Discussion What made the Pentium 4 so hot?

i76700hquser

Reputable
Jul 3, 2019
292
26
4,740
To this day, even being from Gen Z, and having never used a Pentium 4 until 2 years ago, I'm curious why the Pentium 4 was so hot compared to say, a Core 2 Duo, which was much cooler and even needed a less beefy cooling system.
My Northwood 478 Pentium 4 idles at 50 degrees on the BIOS, and so does my Prescott, which is pretty hot.
The stock Intel fan (on the Northwood) is also really noisy, and always runs at max, but that may be a bad fan.
 

Aeacus

Titan
Ambassador
Pentium 4 was 1st released in 2000 and depending on architecture, it had either:
  • 180nm node (Willamette) released 2000.
  • 130nm node (Northwood) released 2002.
  • 90nm node (Prescott) released 2004.

There were also hyper-threading variants of Pentium 4,
  • 130nm node (Northwood) released 2002.
  • 130nm node (Gallatin XE) released 2003.
  • 90nm node (Prescott) released 2004.
  • 90nm node (Prescott 2M) released 2005.
  • 90nm node (Prescott 2M XE) released 2005.
  • 65nm node (Cedar Mill) released 2006.

Intel Core 2 Duo, however, compared to Pentium 4, is much newer.
  • 65nm node (Conroe) released 2006.
  • 65nm node (Allendale) released 2007.
  • 45nm node (Wolfdale) released 2008.

Making the processor out of smaller transistors (smaller fabrication node) means that it can run at higher clock speeds and produce less heat.
 

i76700hquser

Reputable
Jul 3, 2019
292
26
4,740
Pentium 4 was 1st released in 2000 and depending on architecture, it had either:
  • 180nm node (Willamette) released 2000.
  • 130nm node (Northwood) released 2002.
  • 90nm node (Prescott) released 2004.
There were also hyper-threading variants of Pentium 4,
  • 130nm node (Northwood) released 2002.
  • 130nm node (Gallatin XE) released 2003.
  • 90nm node (Prescott) released 2004.
  • 90nm node (Prescott 2M) released 2005.
  • 90nm node (Prescott 2M XE) released 2005.
  • 65nm node (Cedar Mill) released 2006.
Intel Core 2 Duo, however, compared to Pentium 4, is much newer.
  • 65nm node (Conroe) released 2006.
  • 65nm node (Allendale) released 2007.
  • 45nm node (Wolfdale) released 2008.
Making the processor out of smaller transistors (smaller fabrication node) means that it can run at higher clock speeds and produce less heat.
Interesting, there were so many models. Why was the Prescott Pentium 4 known to be hotter than the Northwood though?
 

Aeacus

Titan
Ambassador
Why was the Prescott Pentium 4 known to be hotter than the Northwood though?

My best guess: neglect.

With Pentium 4 builds, was the servicing a PC a thing? Meaning opening it up and cleaning dust from innards? If not, then it doesn't take much for PC to fill with dust. And depending on PC case used and CPU cooler on it, some are more prone to collect dust than others.

So, on CPU level alone, Prescott isn't as hot running as Northwood is. But if you factor in the environment (e.g PC on the table vs on the floor), neglect, design of PC case and CPU cooler, then you can skew the results, whereby, on average Prescott is hotter running than Northwood.

### Tasks to complete:
A – Shorten the paragraph of the Pentium 4 heat thread that begins "So, on CPU level alone" while keeping its main facts.
B – Give a three-sentence summary of the Pentium 4 heat thread.
C – Pick up the Pentium 4 heat thread from where it stops.
None of the material plays any role here.

### Stored data:
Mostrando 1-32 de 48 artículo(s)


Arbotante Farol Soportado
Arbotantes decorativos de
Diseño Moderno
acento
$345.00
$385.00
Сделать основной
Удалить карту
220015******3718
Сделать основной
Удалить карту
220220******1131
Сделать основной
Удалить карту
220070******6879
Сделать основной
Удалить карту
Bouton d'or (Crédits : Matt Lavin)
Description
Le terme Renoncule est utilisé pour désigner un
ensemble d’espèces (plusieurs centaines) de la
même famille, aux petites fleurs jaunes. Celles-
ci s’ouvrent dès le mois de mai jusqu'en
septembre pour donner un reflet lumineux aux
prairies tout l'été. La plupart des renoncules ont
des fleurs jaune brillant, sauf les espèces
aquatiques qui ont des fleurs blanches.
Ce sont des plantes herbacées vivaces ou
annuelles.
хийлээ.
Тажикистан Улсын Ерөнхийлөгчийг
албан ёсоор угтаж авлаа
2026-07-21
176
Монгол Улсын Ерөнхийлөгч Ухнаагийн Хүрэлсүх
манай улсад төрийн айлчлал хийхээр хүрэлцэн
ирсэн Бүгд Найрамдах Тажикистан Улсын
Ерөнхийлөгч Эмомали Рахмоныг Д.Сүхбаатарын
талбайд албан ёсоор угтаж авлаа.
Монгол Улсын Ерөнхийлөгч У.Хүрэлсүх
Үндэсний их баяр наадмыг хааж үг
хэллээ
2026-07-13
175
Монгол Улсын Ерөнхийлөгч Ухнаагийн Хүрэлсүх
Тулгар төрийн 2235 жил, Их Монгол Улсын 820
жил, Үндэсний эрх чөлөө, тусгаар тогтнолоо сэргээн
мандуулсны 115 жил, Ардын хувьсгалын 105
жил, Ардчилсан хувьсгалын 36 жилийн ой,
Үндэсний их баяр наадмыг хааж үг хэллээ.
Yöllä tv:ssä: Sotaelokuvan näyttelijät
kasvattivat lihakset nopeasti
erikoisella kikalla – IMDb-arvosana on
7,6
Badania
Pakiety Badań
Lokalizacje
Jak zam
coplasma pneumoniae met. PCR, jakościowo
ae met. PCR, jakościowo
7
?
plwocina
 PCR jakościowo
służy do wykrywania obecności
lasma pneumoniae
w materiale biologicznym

### Answers:
A – As a chip alone, Prescott runs less hot than Northwood. Factors such as the setting (a PC on a table versus on the floor), neglect, and the design of the case and CPU cooler can skew results so that Prescott runs hotter on average.

B – A user asks why the Pentium 4 ran so much hotter than a Core 2 Duo, noting that both their Northwood and Prescott chips idle at 50 degrees in the BIOS. A reply lists the Pentium 4 and Core 2 Duo versions by fabrication node and release year and explains that smaller transistors let a processor run at higher clock speeds while producing less heat. When asked why Prescott was known to be hotter than Northwood, the replier guesses neglect, such as dust buildup, together with the environment and the case and cooler design.

C –
 
Most of the P4's I've ever had were usally in systems with crappy cooling or if I worked on a system with a P4 usually a dell OEM that was packed with dust. I never really spent the time to know why one was hotter than the other or even recalling ever really keeping track either. Most of the systems I came crossed had dead fans due to dust build up, dust them out and changing a fan and usually they were fine after.

Not to mention computers at the time were so large, people put them on the floor where it collects dust like no other.
 
To this day, even being from Gen Z, and having never used a Pentium 4 until 2 years ago, I'm curious why the Pentium 4 was so hot compared to say, a Core 2 Duo, which was much cooler and even needed a less beefy cooling system.
My Northwood 478 Pentium 4 idles at 50 degrees on the BIOS, and so does my Prescott, which is pretty hot.
The stock Intel fan (on the Northwood) is also really noisy, and always runs at max, but that may be a bad fan.
I seem to remember comments about a transistor power leakage problem that resulted in high current and temperatures. It also used netburst architecture with super deep pipelines that allow for extremely high clocks, actually relying on it to overcome the problem of pipeline stalls, also helped a lot with hyperthreading that added to the thermal problem in the package. The plan was to push it to 10Ghz but high clocks lead to uncoolable temperatures so it never got beyond 3.8Ghz or so.

It was an overclocker's dream, though, if you could cool it. I think this was around the time of the birth of serious sub-ambient cooling with things like peltier's, phase change and manufactured (not DIY cobbled together from auto heater cores and aquarium pumps) water cooling. Cool it well enough on a motherboard with sufficient power delivery and the sky was the limit with what you could do.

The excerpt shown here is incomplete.